> _Task directions_:
Please give these lines again with "scientific name" switched to "binomial name" and nothing else changed, leaving out the pictures.

--- START OF Given records ---

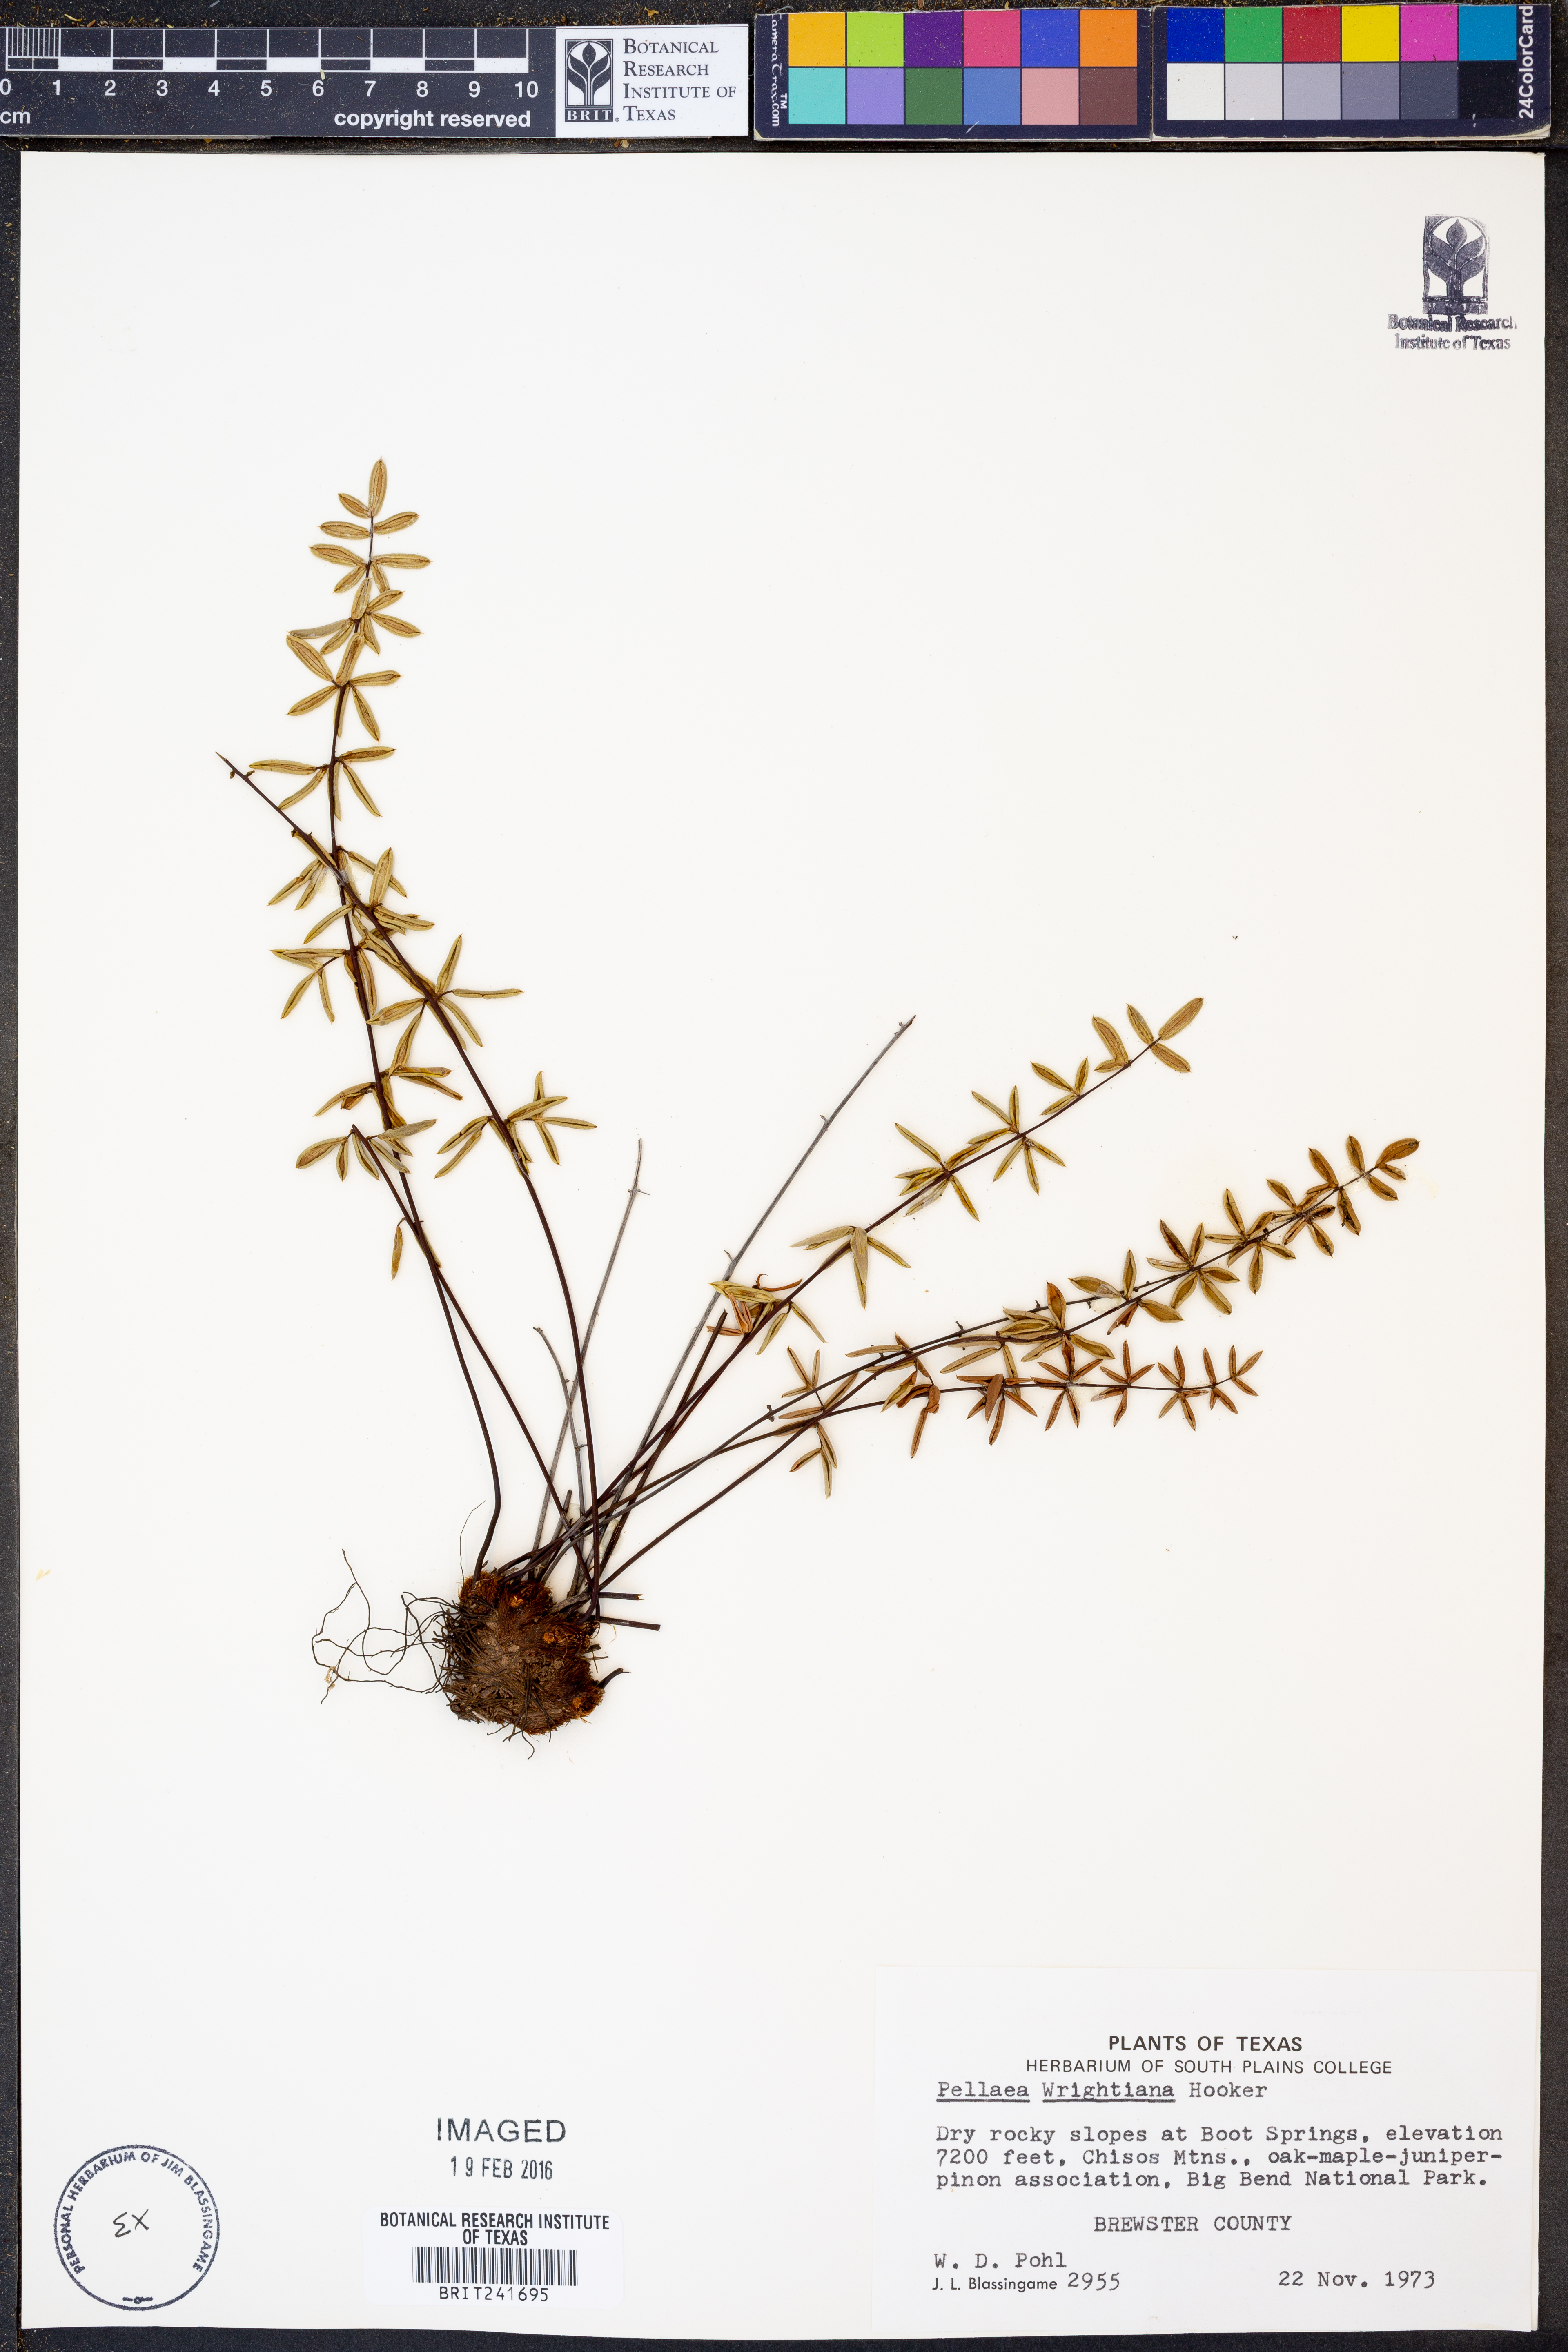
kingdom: Plantae
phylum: Tracheophyta
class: Polypodiopsida
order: Polypodiales
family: Pteridaceae
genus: Pellaea
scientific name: Pellaea wrightiana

--- END OF Given records ---

> _Exercise answer_:
kingdom: Plantae
phylum: Tracheophyta
class: Polypodiopsida
order: Polypodiales
family: Pteridaceae
genus: Pellaea
binomial name: Pellaea wrightiana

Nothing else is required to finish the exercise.